WORK REQUEST A: From the disciplinary opinion, output the text between "Respondent, Dennis D.S." and "our attention before.", inclusive.
WORK REQUEST B: According to the disciplinary opinion, how many jurors were impaneled in the gambling conspiracy trial?
WORK REQUEST C: List each factor that the disciplinary opinion says together presented difficult trial problems.

PASSAGE TO READ:

******************************

94 N.J. 201 | N.J. | 1983
This disciplinary proceeding involves two instances of attorney misconduct in the trial of criminal matters. The first involves failure to appear at a scheduled trial date in Hudson County; the second involves disruptive and insulting conduct during a criminal trial in Essex County. Each resulted in convictions of contempt under R. 1:10 and fines of $500 and $2500 respectively.
I. (Essex Contempt)
Respondent, Dennis D.S. McAlevy, represented one of ten defendants in a multiple defendant gambling conspiracy trial. This trial has required our attention before.
... The nature of the case, the number of defendants and their counsel, together with the complexity of the evidence, presented difficult trial problems. The intricate proofs, which included wiretaps or monitored telephone conversations by court-authorized electronic surveillance, made attorney attendance throughout the trial a matter of highest priority. Both court and counsel recognized the special problems inherent in the management of the case. For example, 18, rather than 12, jurors were impaneled. The trial was estimated to last for five weeks. Those difficulties were compounded by an influenza epidemic and a major snowstorm. Because of bad weather, the scheduled trial date was postponed three times. [In re Yengo, 84 N.J. 111, 116 (1980), cert. den., 449 U.S. 1124, 101 S.Ct. 941, 67 L.Ed.24 110 (1981)].

******************************

Keypoint correspondence data:
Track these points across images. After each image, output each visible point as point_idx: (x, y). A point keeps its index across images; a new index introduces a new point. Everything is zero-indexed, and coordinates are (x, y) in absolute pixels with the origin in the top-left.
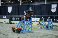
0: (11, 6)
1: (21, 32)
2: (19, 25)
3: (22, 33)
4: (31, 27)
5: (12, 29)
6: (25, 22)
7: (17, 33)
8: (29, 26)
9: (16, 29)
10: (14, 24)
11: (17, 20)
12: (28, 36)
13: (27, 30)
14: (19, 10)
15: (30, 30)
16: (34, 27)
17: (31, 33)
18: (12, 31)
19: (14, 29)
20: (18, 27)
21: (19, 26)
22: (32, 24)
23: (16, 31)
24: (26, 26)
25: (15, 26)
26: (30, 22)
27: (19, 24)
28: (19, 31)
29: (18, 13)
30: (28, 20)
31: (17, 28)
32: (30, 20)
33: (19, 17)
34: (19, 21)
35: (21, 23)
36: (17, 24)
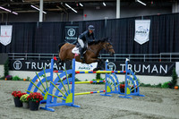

******************************

REPLY A:
Respondent, Dennis D.S. McAlevy, represented one of ten defendants in a multiple defendant gambling conspiracy trial. This trial has required our attention before.

REPLY B: 18

REPLY C:
- The nature of the case
- The number of defendants and their counsel
- The complexity of the evidence